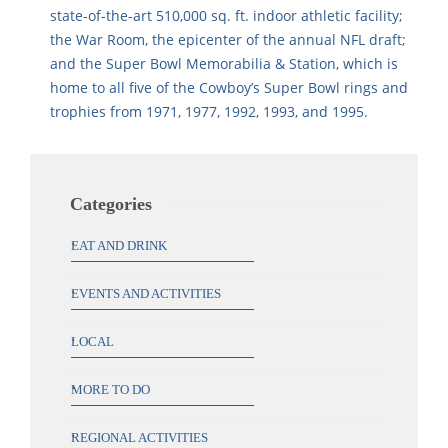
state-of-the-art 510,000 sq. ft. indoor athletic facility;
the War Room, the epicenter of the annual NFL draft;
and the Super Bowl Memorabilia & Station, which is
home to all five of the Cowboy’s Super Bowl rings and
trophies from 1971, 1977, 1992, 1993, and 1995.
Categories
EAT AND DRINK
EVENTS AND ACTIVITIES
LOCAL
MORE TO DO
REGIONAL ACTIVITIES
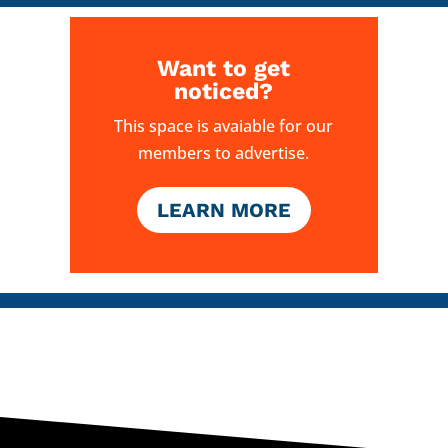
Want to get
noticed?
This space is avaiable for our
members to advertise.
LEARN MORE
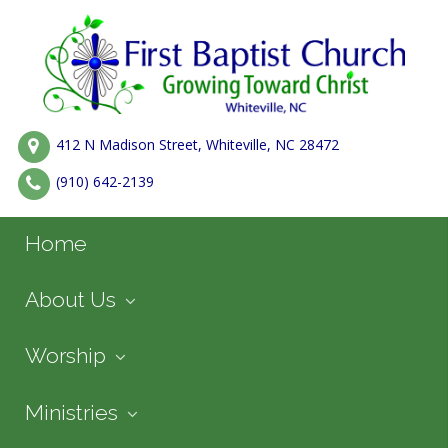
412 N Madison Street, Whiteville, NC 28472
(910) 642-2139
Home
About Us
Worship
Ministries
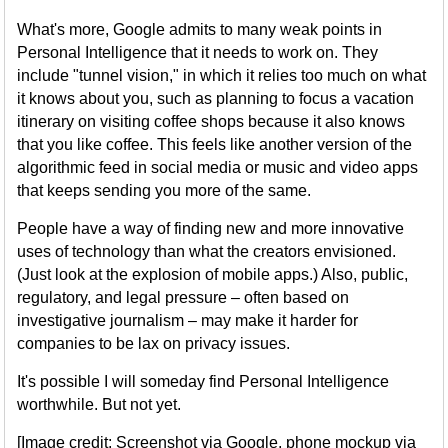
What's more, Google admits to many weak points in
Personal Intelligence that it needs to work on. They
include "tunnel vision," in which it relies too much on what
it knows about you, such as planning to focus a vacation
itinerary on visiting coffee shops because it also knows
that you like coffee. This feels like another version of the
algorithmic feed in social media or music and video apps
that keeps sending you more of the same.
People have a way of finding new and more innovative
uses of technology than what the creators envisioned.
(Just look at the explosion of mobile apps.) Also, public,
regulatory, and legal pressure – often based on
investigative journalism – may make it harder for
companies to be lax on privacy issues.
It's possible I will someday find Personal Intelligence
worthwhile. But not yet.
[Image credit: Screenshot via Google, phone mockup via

EXERCISE BRIEF >>
Report only the number of lines that hold the string "which" in this listing.

ANSWER >>
2